証券会社と銀行のどちらから投資信託を買えばいいのか
資産運用に関して、初心者がまず投資信託を買おうと考える時、一番悩むのは、銀行から購入するほうがいいのか、それとも証券会社から購入するのがいいのか、ということです。
明確な違いがないために、どちらでもいい気がしてしまいます。
しかし、投資信託が販売された当初は証券会社のみで売っていました。
その後金融自由化の一環として、銀行でも投資信託を売れるようになりました。銀行は預金客を沢山抱えているので、投資信託を売るのはうってつけです。銀行の販売員はノルマもあるので、とにかく必死です。しかも販売手数料を高めに設定して、複雑な説明を意図的にすることで、知識の少ない初心者をカモにして、かなりの売り上げを投資信託販売手数料であげたのは記憶に新しいと思います。
投資信託の初心者にとって、銀行でも証券会社でも、購入単位が少額だったらあまり違いがないと思われるかもしれません。

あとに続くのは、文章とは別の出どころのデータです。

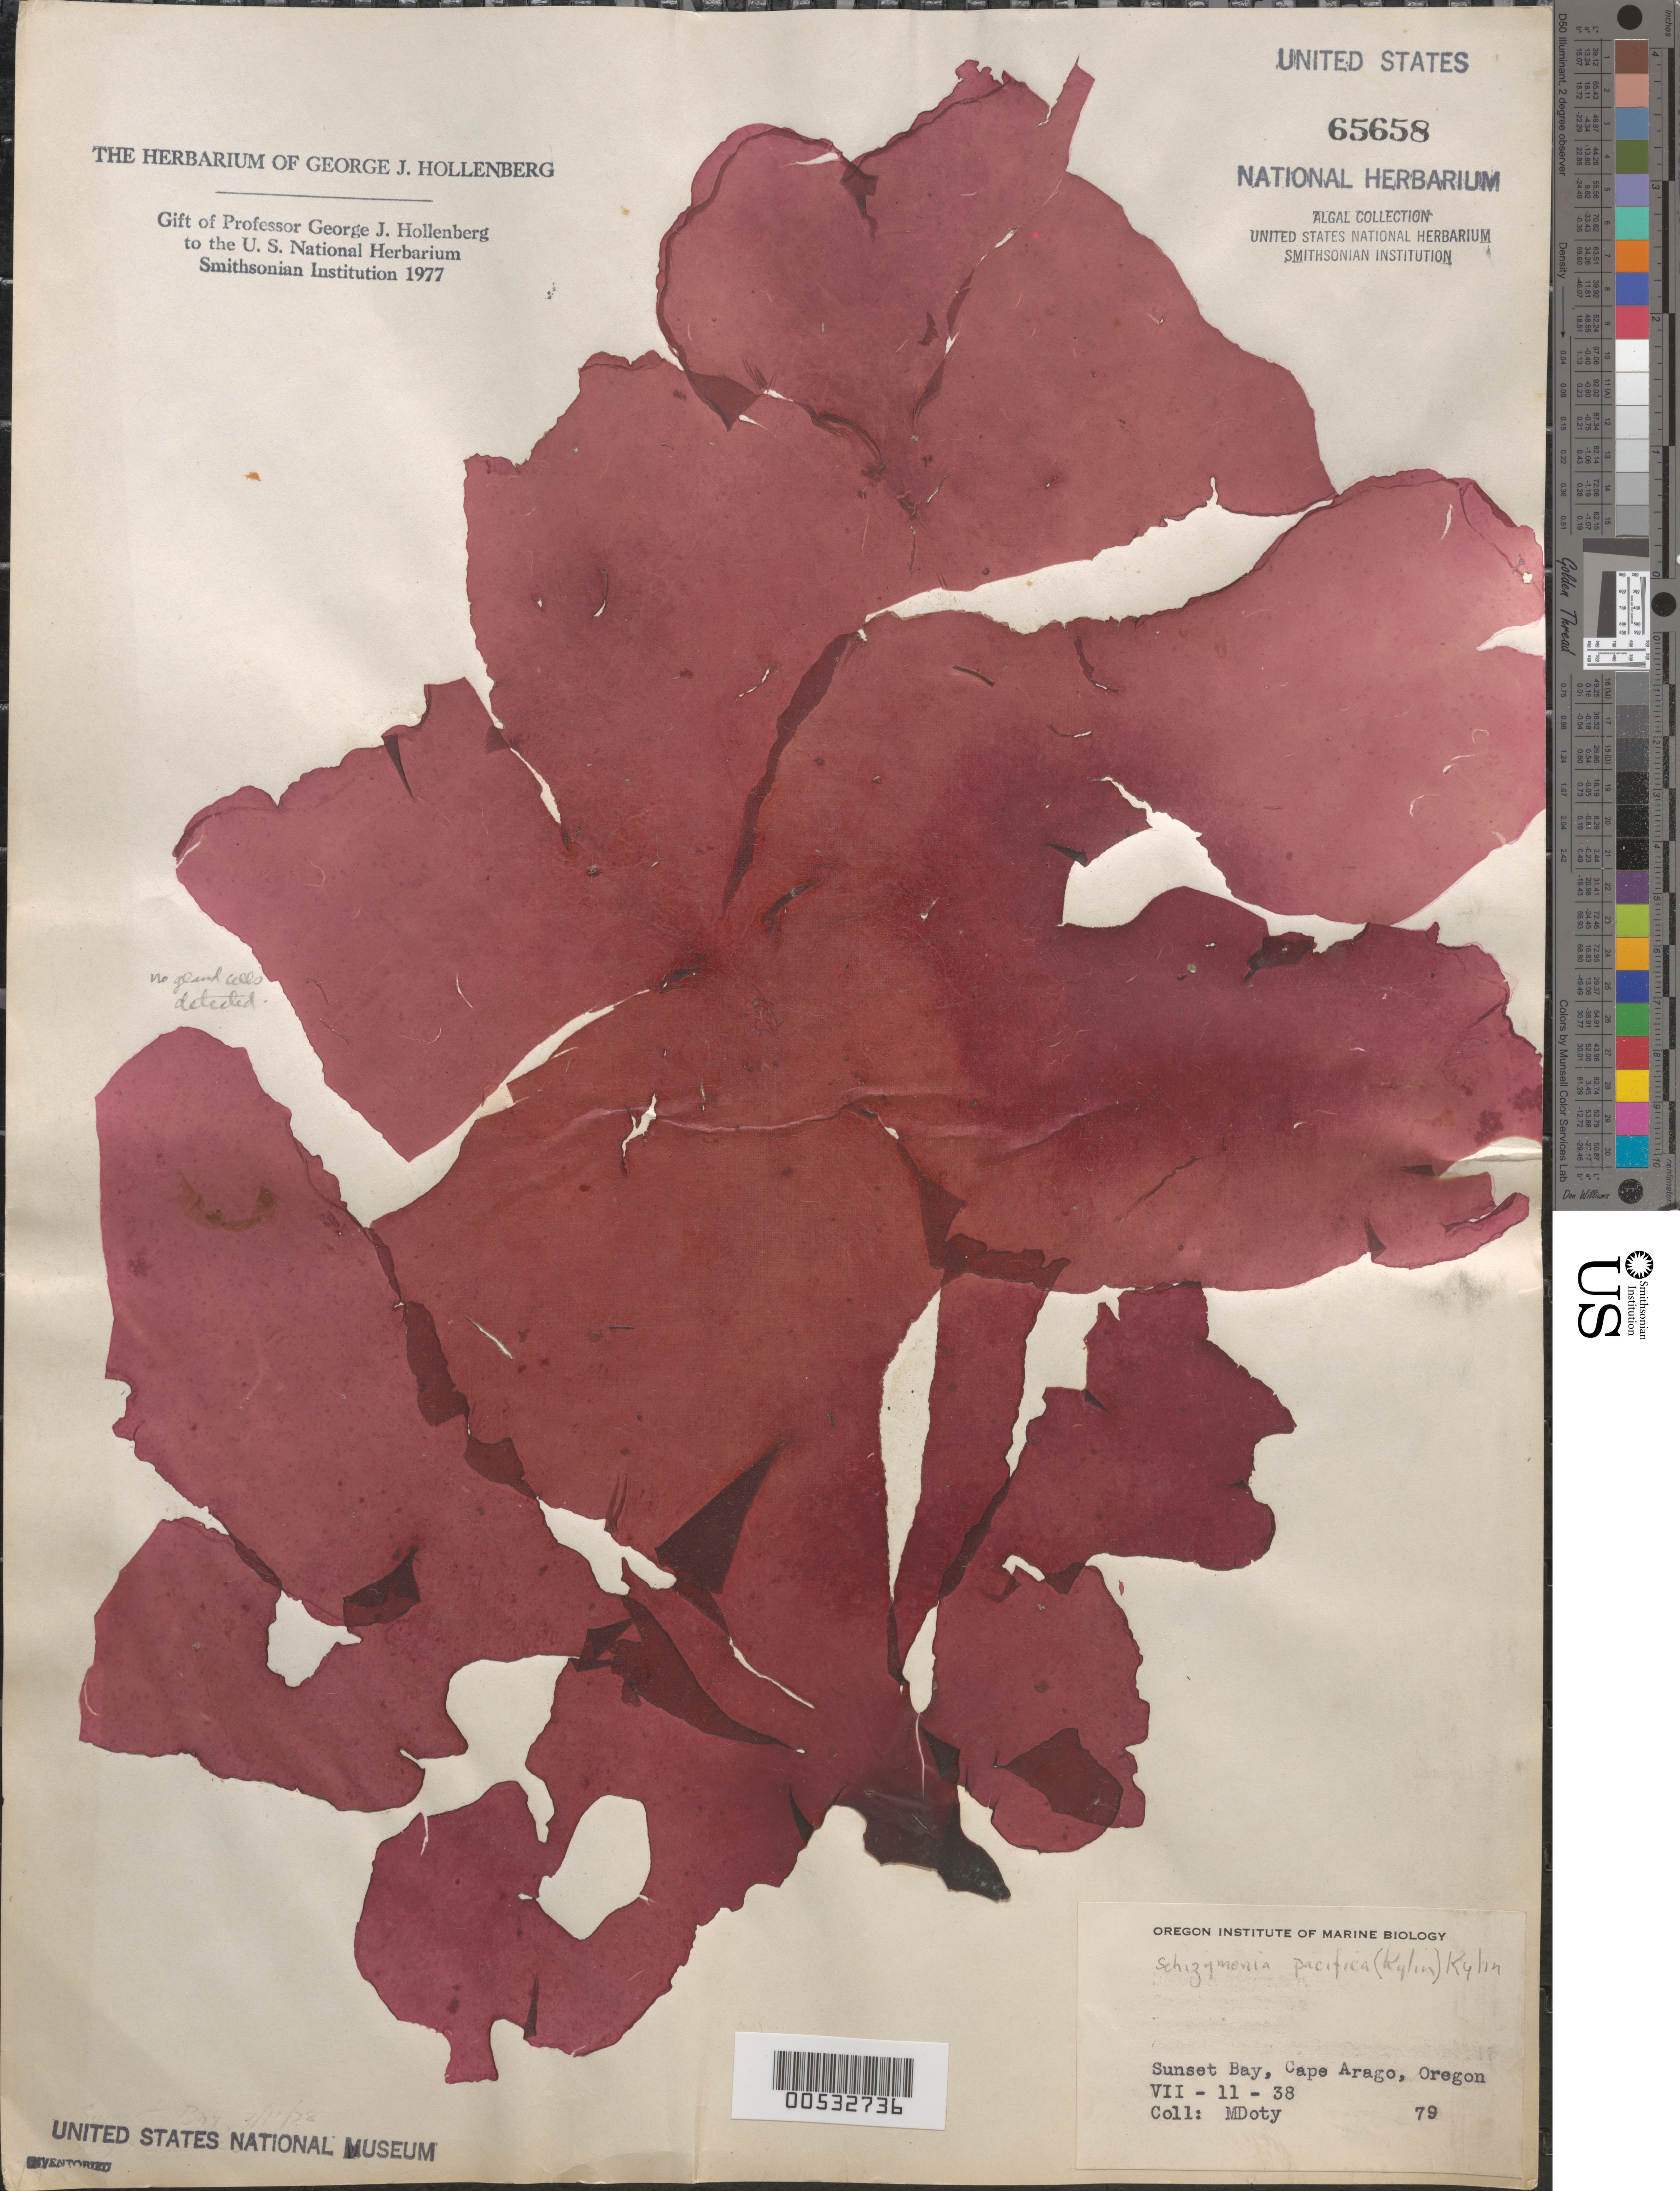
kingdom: Plantae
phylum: Rhodophyta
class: Florideophyceae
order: Nemastomatales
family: Schizymeniaceae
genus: Schizymenia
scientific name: Schizymenia pacifica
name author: (Kylin) Kylin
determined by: Hollenberg, George J.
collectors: M. S. Doty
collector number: MSD 79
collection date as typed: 11 Jul 1938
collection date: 1938-07-11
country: United States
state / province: Oregon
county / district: Coos County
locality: Sunset Bay, Cape Arago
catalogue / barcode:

しかし、証券会社には投資信託の種類が豊富なのと、その分手数料も安くできるので、一般的には証券会社から買う方がまだましといえるでしょう。
また分配型の商品を選んで毎月分配金をもらう場合は、分配金が銀行で買えば普通口座に、証券会社で買えば証券口座に振り替えられますので、簡単に引き出して使うには銀行から買って普通口座に入金してもらうほうが便利です。
もっとも、少額でも購入することができる投資信託に限って分配金など、いかにも毎月増えているような錯覚をおこさせるような商品は特に多いので、単に少額から始められるとか、毎月分配金があるからとか、そのような理由で投資信託を購入することだけは絶対に避けるべきでしょう。
グローバルソブリンは今も昔も日本で最大級にうれた投資信託として有名な商品ですが、これも毎月分配型の形をとり、運用資金そのものが増えていなくても、毎月分配金が集まった資金から削られ支払われていました。
これを投資信託初心者の購買者たちが、さも利益から分配金が発生していると勘違いをし、運用期間が終わった後にもどった元金が大幅に減少していることに気づき、近年ではそれにまつわる訴訟も増えています。このように、投資信託は常に情報弱者が損をする世界であるので、心の底から注意が必要といえます。
なにより、投資信託は販売員を含めだれも最終的な責任をもちませんし、運用者と直接話す機会もないために、なんとなく買ってなんとなく分配金が振り込まれることになります。そのため運用成績がふるわなくても、その説明については報告書だけで顔が見えません。
本気で資産運用を考えるなら証券会社がどこがいいか探すよりも、少額でできるかどうかよりも、顔の見える運用者と直接相談しながら資金を預けることをお勧めします。
とはいえ、もしも投資信託を購入すると決めてしまったならば、証券会社より銀行よりも、ネット証券で商品を買うことが一番コストがかからないことは確かです。